Canadian currency: Do you know these women?
The Bank of Canada is about to put the first woman who's not called Her Royal Majesty on its currency.
You may not have heard of her, but you are about to see her face everywhere.
After whittling 461 eligible nominees down to just five, the Bank of Canada announced its short list for the honour: Viola Desmond, E Pauline Johnson, Elizabeth MacGill, Fanny Rosenfeld and Idola Saint-Jean.
None are household names in Canada, let alone outside of Canada, though all have auspicious biographies.
Desmond fought against discrimination when she refused to sit in the "black" section of a movie theatre in 1946.
Johnson, the daughter of a Mohawk chief, became a cultural ambassador for Canada through her poetry tours across the US and England at the turn of the 20th Century.
MacGill was the first woman to receive an electrical engineering degree in 1927 from the University of Toronto and helped build the Hawker Hurricane fighter plane used in WWII.
Saint-Jean helped obtain the right for women to vote in Quebec in 1940.
Rosenfeld was an Olympian who won a silver medal for the 100-metre dash in the 1928 Amsterdam Olympics.
The winner will be revealed during a live ceremony on 8 December, along with the value of the bill she'll inhabit once the currency goes into circulation sometime in 2018.
The move to put a Canadian woman on a banknote was first heralded by Prime Minister Justin Trudeau on Women's Day in March.
Canada had intended to put an image of the five famous suffragettes who fought for women to be allowed to be appointed to the Senate on the back of the $50 bill, but in 2011 the bill instead featured a glacier.
In the US, the $10 will have a picture of famous suffragettes on the back, while the $20 will soon feature Harriet Tubman.
In Britain, Jane Austen will appear on the new £10 note next year.
The women were selected by a panel of nine Canadians from different backgrounds.
Their mandate was to select nominees who had "broken or overcome barriers, made a significant change, left a lasting legacy, and be inspirational", according to the bank's press release.
The women had to be Canadian, not fictional - sorry, Anne of Green Gables - and they had to have been dead for 25 years or longer.
But in a repeat of the national-bird controversy, which saw a committee of "experts" pick the gray jay over the loon, the distinguished panel may have misjudged the will of the people.
The relative unknowns beat more popular contenders such as Anne of Green Gables author Lucy Maude Montgomery and Nellie McClung, Canada's most famous suffragette and the favourite to win.

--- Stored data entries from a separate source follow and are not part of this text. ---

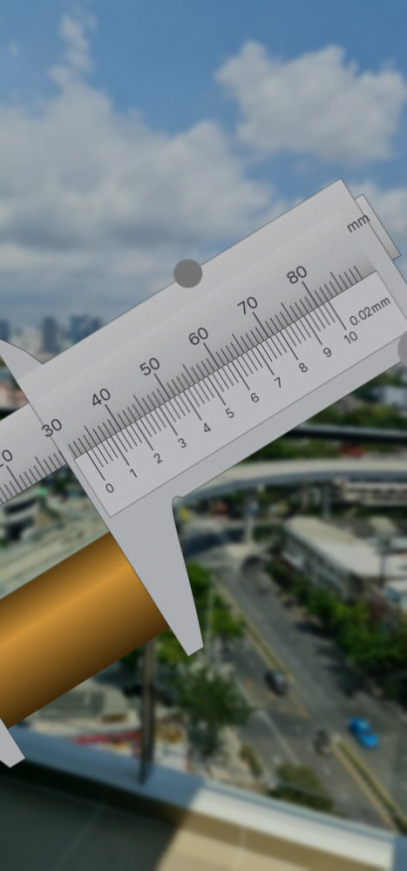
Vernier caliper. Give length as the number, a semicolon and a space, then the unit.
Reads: 33.0; mm
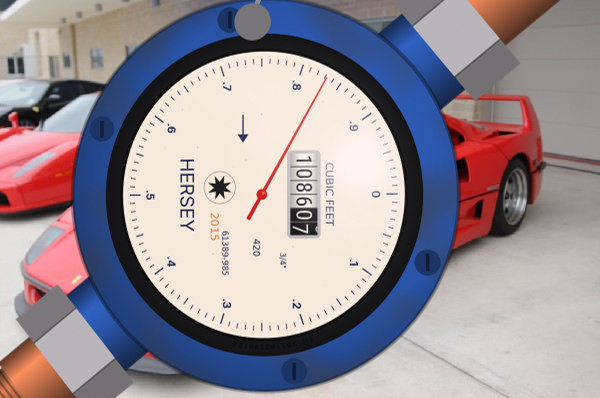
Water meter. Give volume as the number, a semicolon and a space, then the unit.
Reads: 108606.83; ft³
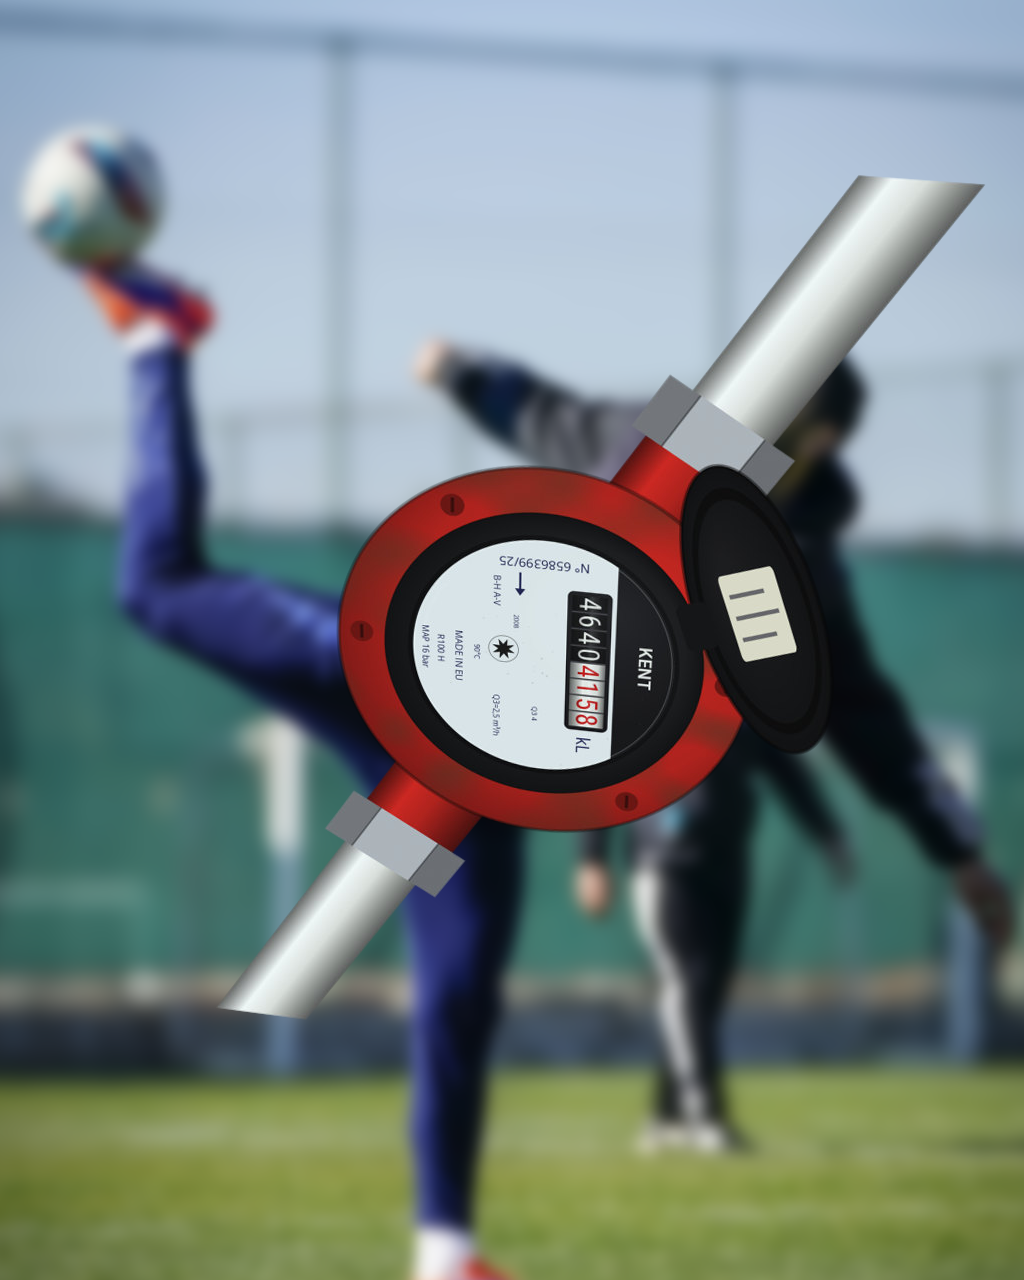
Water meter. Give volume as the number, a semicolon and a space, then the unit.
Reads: 4640.4158; kL
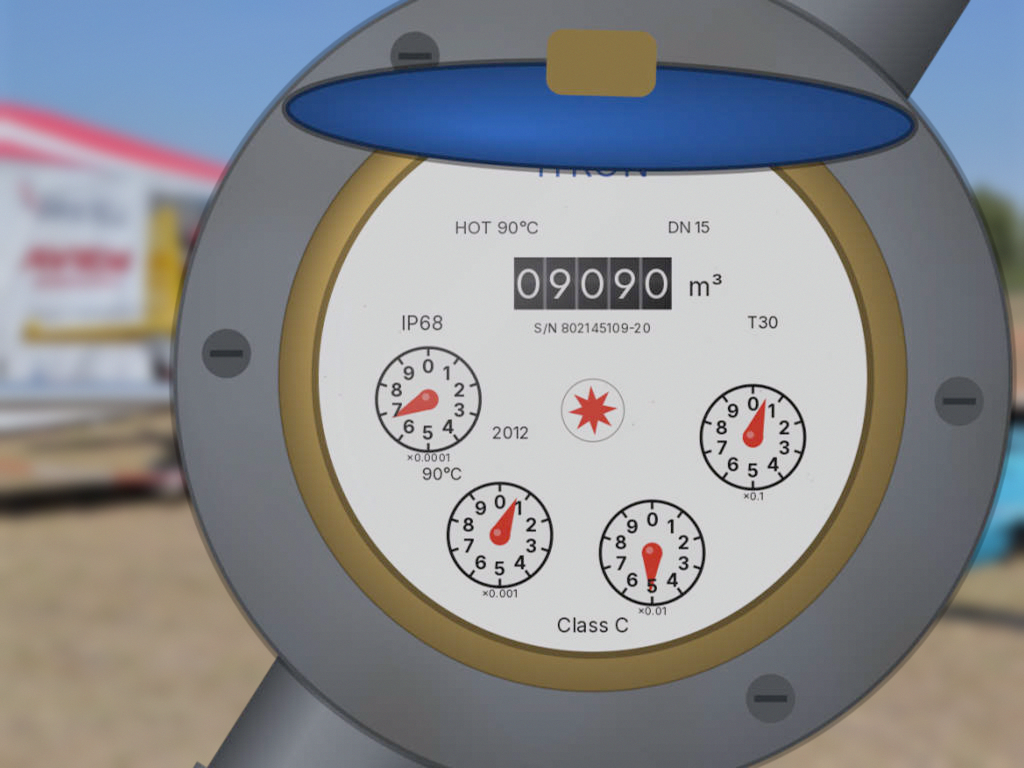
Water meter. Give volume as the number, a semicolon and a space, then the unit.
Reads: 9090.0506; m³
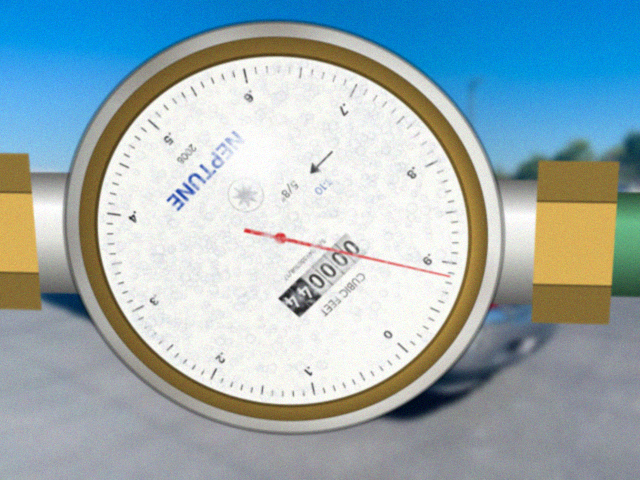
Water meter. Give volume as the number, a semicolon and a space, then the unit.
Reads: 43.91; ft³
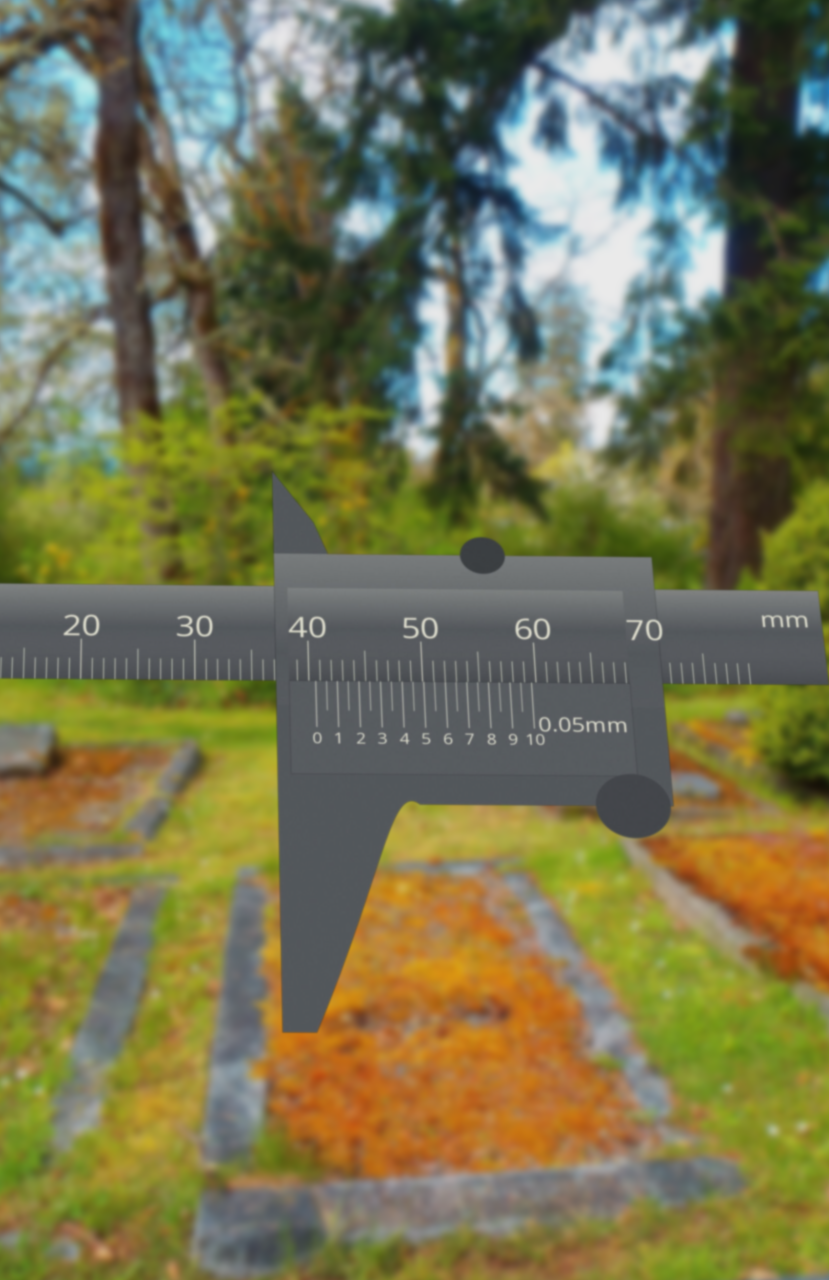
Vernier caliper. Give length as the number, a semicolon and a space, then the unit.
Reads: 40.6; mm
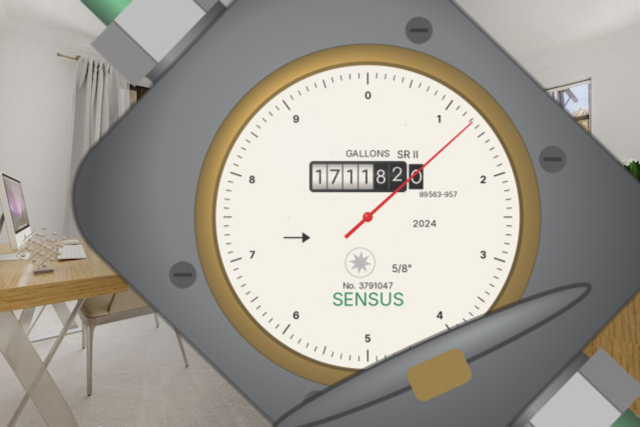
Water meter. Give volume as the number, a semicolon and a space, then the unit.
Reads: 1711821.3; gal
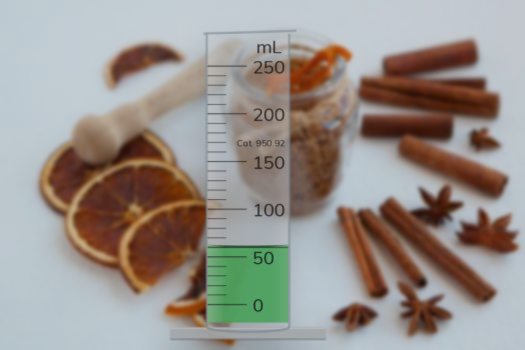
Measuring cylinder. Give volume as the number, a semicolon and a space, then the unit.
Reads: 60; mL
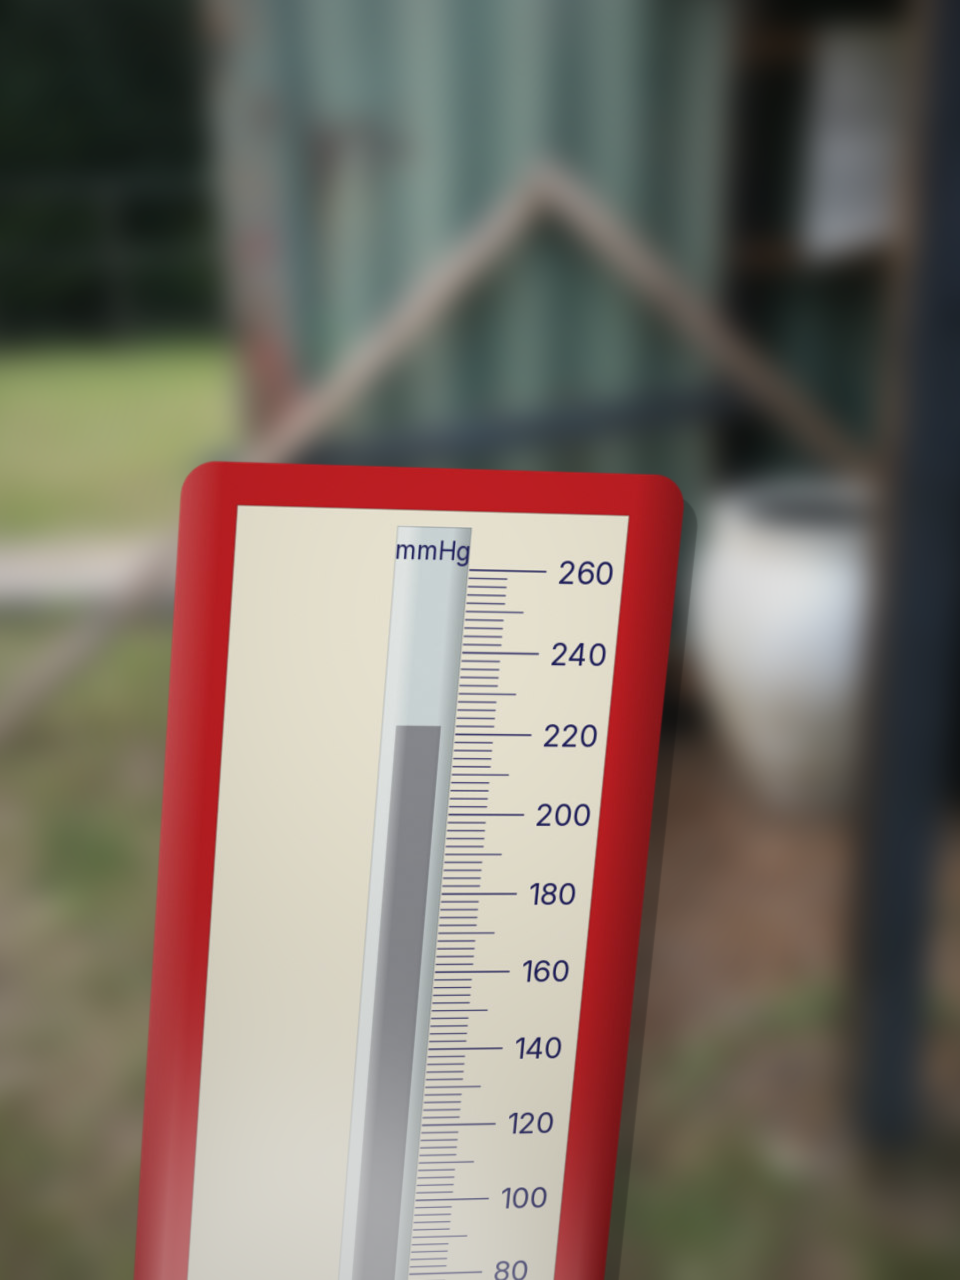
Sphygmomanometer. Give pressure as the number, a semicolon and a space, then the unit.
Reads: 222; mmHg
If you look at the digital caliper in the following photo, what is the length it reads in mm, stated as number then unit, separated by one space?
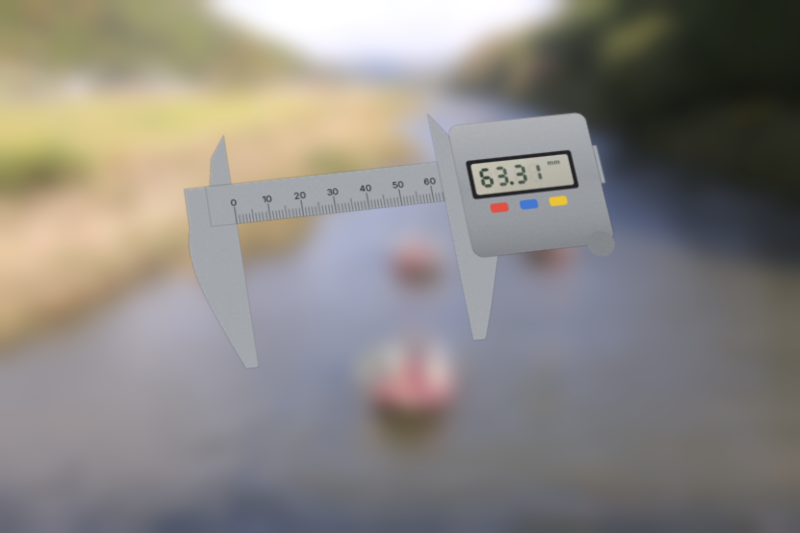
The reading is 63.31 mm
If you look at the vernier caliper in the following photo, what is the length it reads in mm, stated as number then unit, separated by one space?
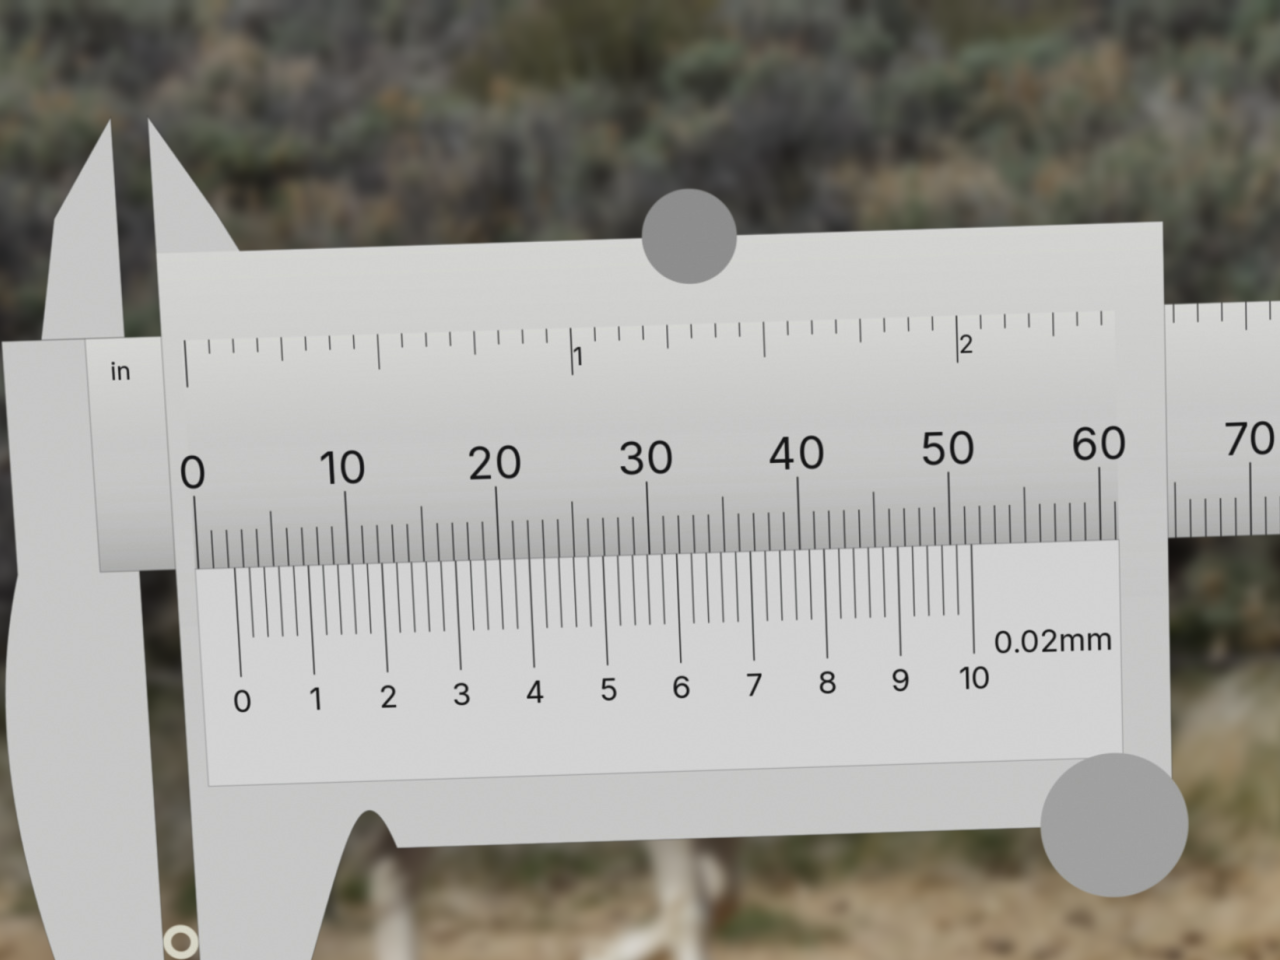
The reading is 2.4 mm
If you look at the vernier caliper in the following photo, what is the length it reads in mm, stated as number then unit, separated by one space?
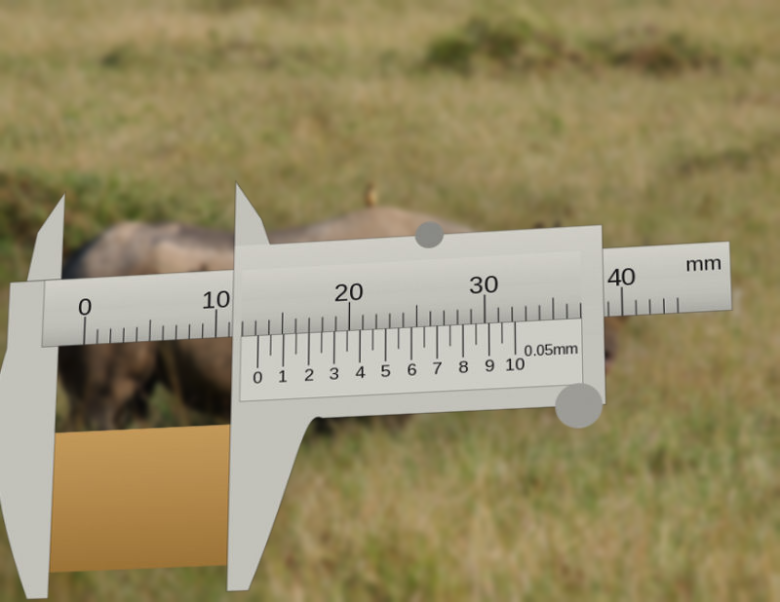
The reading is 13.2 mm
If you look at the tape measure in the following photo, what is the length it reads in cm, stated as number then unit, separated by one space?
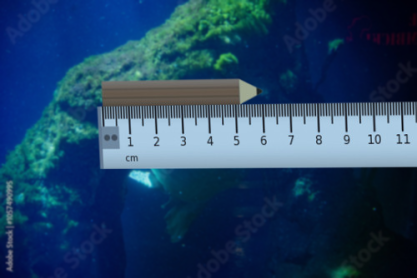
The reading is 6 cm
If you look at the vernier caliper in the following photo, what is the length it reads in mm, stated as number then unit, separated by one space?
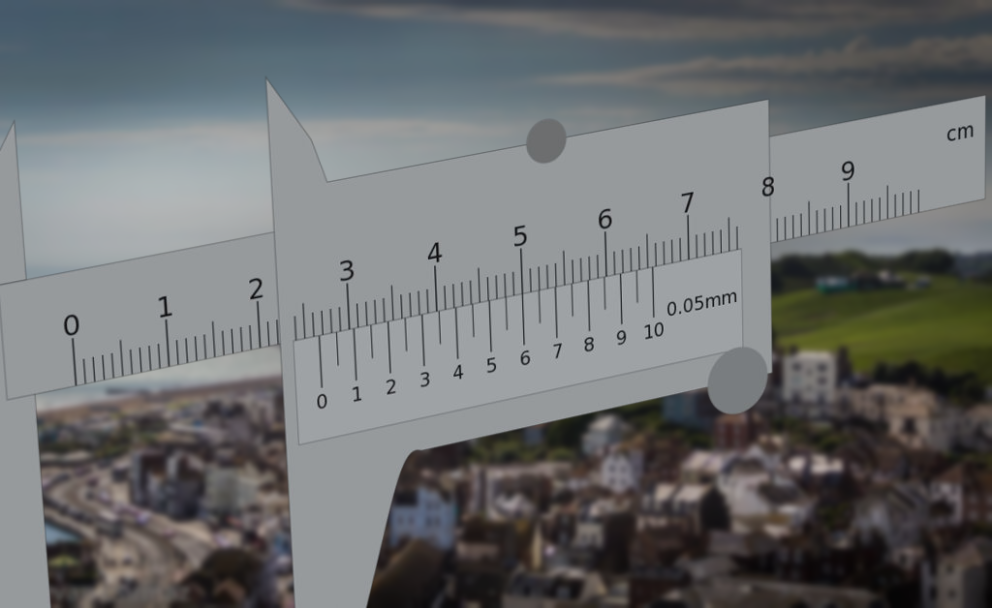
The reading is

"McClung was Canada's Eleanor Roosevelt, except she didn't have to start by marrying a rich politician to get there. McClung married some run-of-the-mill druggist known to history as 'Nellie McClung's husband,'" quipped Tristin Hopper in National Post.
While both McClung and Montgomery would have been more recognisable choices, Perdita Felicien, one of the members of the advisory council tasked with selecting the finalists, says that's not the point.
"We really wanted this list not to be a popularity contest," Ms Felicien told the BBC.
Instead, Ms Felicien says the committee spent many hours poring over names trying to find ones who "all Canadians can be proud of".
"There are so many women that have contributed to the fabric of our country that we don't know about, that aren't written about in textbooks," she says.
The Post's Mr Hopper has a rather cynical opinion about why fan-favourite McClung was left off: the paragon of feminism was also a strong supporter of eugenics.
But Ms Felicien would rather not speculate.
"I'm focusing on the women did make the list," she says.